■ **Исходный отрывок**:

Я быстро и взволнованно изложил ему суть просьбы. Еще не зная его реакции, свита наперебой принялась меня поддерживать. Даже Соловьева, так отравлявшая существование Оксане, теперь всячески расхваливала ее как отличного работника, а Тролик сказал о моих заслугах в художественной самодеятельности. Не остался в стороне и Степкин — он присоединился к хору ходатайствовавших за Оксану.
Я снова воспрянул духом. Великанов слушал, слушал и, наконец, сказал:
— Видите ли, дело вашей жены зависит не от Сиблага, а от ГУЛАГа, то есть от Москвы. Я лично ничего не могу для нее сделать. Впрочем, — продолжил он, — ваше заявление я возьму с собой, завтра буду в управлении Сиблага, и что-нибудь решим. Ответ получите завтра через начальницу второй части.
Для меня стало ясно, что вопрос об этапировании Оксаны решен твердо и бесповоротно. Да и по тону Великанова я сразу понял, что он палец о палец не ударит, чтобы что-нибудь сделать для Оксаны.

Элементы набора данных:
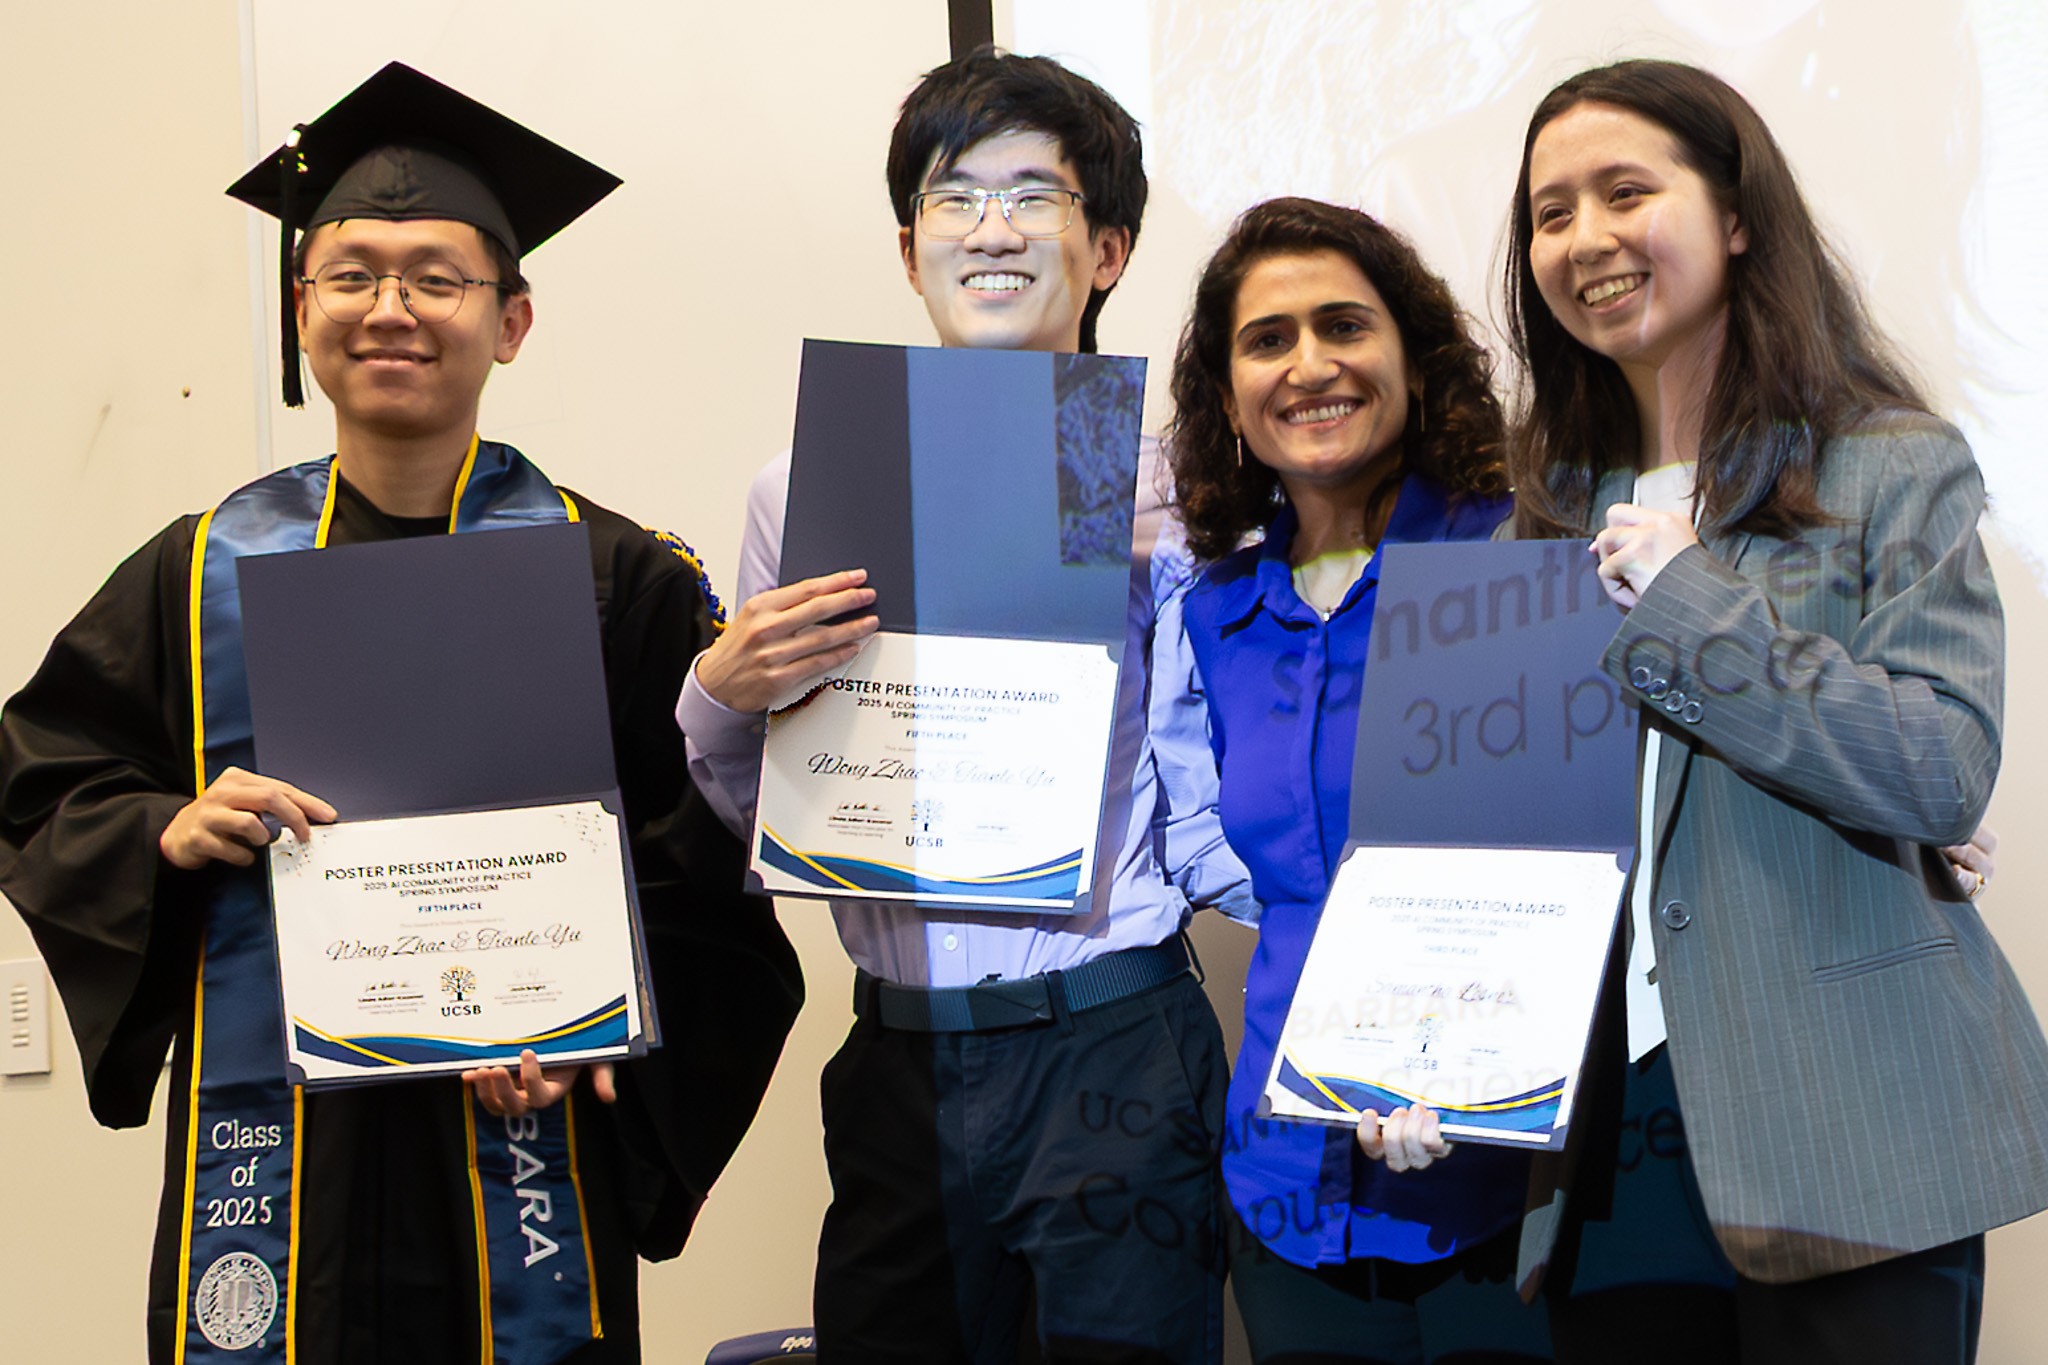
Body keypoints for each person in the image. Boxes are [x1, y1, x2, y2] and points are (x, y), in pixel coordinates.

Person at [0, 63, 800, 1365]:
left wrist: (599, 1016)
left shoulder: (617, 581)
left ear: (511, 320)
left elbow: (710, 857)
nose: (391, 310)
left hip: (526, 1139)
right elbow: (41, 781)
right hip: (284, 1156)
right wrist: (163, 831)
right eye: (352, 275)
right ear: (301, 308)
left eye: (437, 278)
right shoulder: (197, 574)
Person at [674, 47, 1253, 1365]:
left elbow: (1233, 778)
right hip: (899, 1058)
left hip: (1111, 1042)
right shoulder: (802, 486)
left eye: (1034, 197)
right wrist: (718, 694)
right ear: (907, 247)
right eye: (955, 197)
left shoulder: (1184, 494)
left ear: (1108, 249)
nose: (993, 230)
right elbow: (771, 802)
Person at [1501, 58, 2048, 1362]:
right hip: (1608, 1142)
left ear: (1737, 214)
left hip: (1849, 1130)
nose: (1584, 238)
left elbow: (1939, 767)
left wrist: (1692, 598)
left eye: (1625, 191)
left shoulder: (1889, 463)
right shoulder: (1538, 512)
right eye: (1550, 212)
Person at [1169, 197, 1548, 1364]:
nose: (1308, 365)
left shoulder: (1522, 561)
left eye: (1343, 326)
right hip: (1282, 1190)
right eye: (1266, 340)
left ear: (1413, 362)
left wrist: (1463, 1066)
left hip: (1502, 1186)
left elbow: (1593, 854)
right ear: (1226, 395)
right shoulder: (1212, 615)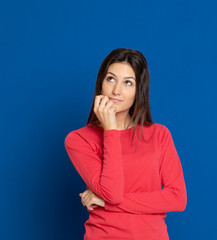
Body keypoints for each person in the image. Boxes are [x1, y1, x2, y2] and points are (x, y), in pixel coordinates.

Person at [64, 48, 187, 240]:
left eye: (128, 83)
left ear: (138, 90)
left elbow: (177, 199)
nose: (116, 91)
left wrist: (105, 203)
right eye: (110, 79)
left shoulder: (159, 134)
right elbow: (111, 193)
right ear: (100, 84)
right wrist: (110, 130)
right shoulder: (79, 140)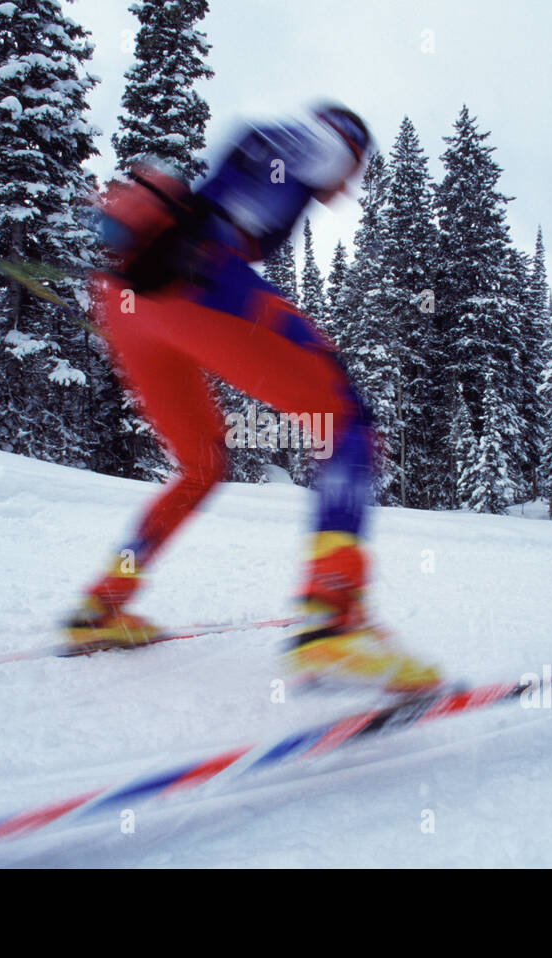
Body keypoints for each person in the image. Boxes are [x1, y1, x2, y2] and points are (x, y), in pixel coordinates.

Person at [65, 105, 441, 694]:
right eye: (356, 168)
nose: (348, 186)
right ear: (346, 147)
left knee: (202, 466)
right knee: (348, 427)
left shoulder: (270, 147)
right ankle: (333, 620)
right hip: (197, 287)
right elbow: (221, 238)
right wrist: (293, 333)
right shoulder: (315, 146)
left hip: (127, 306)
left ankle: (102, 606)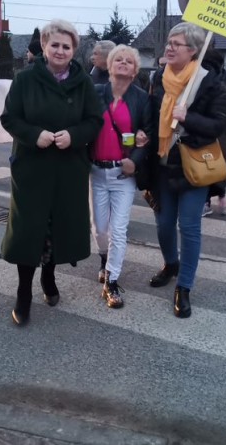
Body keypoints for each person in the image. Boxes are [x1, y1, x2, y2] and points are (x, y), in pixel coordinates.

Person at [0, 19, 103, 326]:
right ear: (44, 46)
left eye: (66, 46)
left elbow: (94, 121)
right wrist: (34, 134)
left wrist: (75, 135)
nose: (60, 50)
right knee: (29, 230)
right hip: (32, 166)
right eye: (54, 44)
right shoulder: (26, 79)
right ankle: (23, 293)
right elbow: (9, 118)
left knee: (58, 228)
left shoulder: (83, 82)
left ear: (74, 50)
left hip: (68, 168)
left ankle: (49, 277)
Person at [147, 22, 226, 318]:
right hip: (163, 163)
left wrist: (188, 118)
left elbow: (219, 125)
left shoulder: (211, 82)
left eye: (176, 44)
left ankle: (184, 286)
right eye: (168, 42)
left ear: (193, 51)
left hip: (193, 166)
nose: (169, 47)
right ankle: (171, 264)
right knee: (163, 224)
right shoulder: (159, 78)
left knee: (189, 227)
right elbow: (149, 116)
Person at [91, 45, 152, 307]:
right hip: (95, 170)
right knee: (99, 228)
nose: (123, 63)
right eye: (119, 59)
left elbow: (148, 133)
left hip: (123, 175)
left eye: (129, 61)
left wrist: (135, 161)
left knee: (118, 229)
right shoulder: (95, 93)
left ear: (135, 69)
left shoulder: (141, 99)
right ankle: (104, 259)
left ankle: (112, 281)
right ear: (110, 64)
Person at [202, 49, 226, 217]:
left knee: (222, 168)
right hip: (203, 130)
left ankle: (222, 194)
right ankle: (205, 201)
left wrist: (224, 130)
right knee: (203, 168)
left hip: (222, 134)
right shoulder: (202, 80)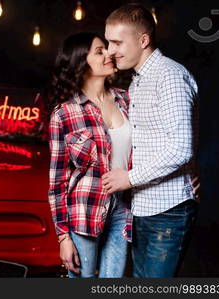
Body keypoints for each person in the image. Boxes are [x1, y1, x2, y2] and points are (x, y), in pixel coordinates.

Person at [102, 4, 199, 277]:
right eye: (108, 42)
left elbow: (181, 148)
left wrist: (128, 178)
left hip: (168, 211)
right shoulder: (139, 80)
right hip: (142, 208)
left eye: (117, 42)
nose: (110, 50)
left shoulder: (169, 76)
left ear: (143, 40)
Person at [47, 32, 132, 278]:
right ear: (81, 62)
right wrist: (63, 236)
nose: (109, 54)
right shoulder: (64, 113)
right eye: (99, 51)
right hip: (85, 209)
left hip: (123, 208)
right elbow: (57, 182)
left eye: (106, 48)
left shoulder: (126, 99)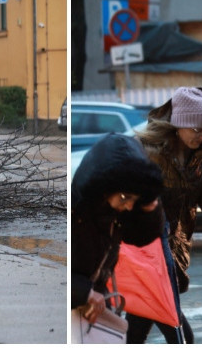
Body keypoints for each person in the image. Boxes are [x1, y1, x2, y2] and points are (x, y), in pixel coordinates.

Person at [129, 86, 202, 344]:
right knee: (180, 335)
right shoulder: (147, 151)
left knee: (136, 329)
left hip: (173, 255)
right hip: (146, 255)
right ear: (178, 125)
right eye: (196, 129)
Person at [71, 133, 165, 328]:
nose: (130, 206)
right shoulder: (77, 210)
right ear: (105, 188)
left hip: (95, 300)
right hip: (79, 303)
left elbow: (138, 237)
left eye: (135, 199)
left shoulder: (114, 211)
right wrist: (85, 293)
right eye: (125, 197)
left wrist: (150, 210)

■ **Задание 1**: Назовите всех людей, которых отрывок о ходатайстве за Оксану упоминает по имени или фамилии.
■ **Задание 2**: Продолжите отрывок о ходатайстве за Оксану, начав сразу после его последнего предложения.
Записи представляют собой отдельный материал.

■ **Ответ 1**: Оксана, Соловьева, Тролик, Степкин, Великанов.

■ **Ответ 2**:
Снова я почувствовал леденящее дыхание той тупой и жестокой силы, которой все подвластно, которая подобно гигантскому спруту душит все живое и убивает малейшие проблески гуманизма и добрых побуждений в душах ее слепых исполнителей.
Чем я мог обрадовать Оксану, когда я сам не верил в обещание Великанова? Я ободрял ее несбыточной надеждой, но по ее лицу видел, что она и сама мне не верит.
На всякий случай мы стали обсуждать, как, через кого, каким образом наладить связь во время разлуки. Мое беспокойство усугублялось еще и тем, что никто не знал, в какой именно лагерь отправят этап. Это держалось в строгой тайне. Наиболее желательной была бы отправка заключенных на запад — все же ближе к родным краям, да и морозы там не такие жестокие. Но многие предполагали, что этап поедет на восток или северо-восток, а может быть, и в тайшетские лагеря Красноярского края, где заключенные массами погибали на лесоповале. Не исключали и отправку на Колыму. Но последний вариант я отбрасывал, так как на Колыму этапировали заключенных обычно в летнее время.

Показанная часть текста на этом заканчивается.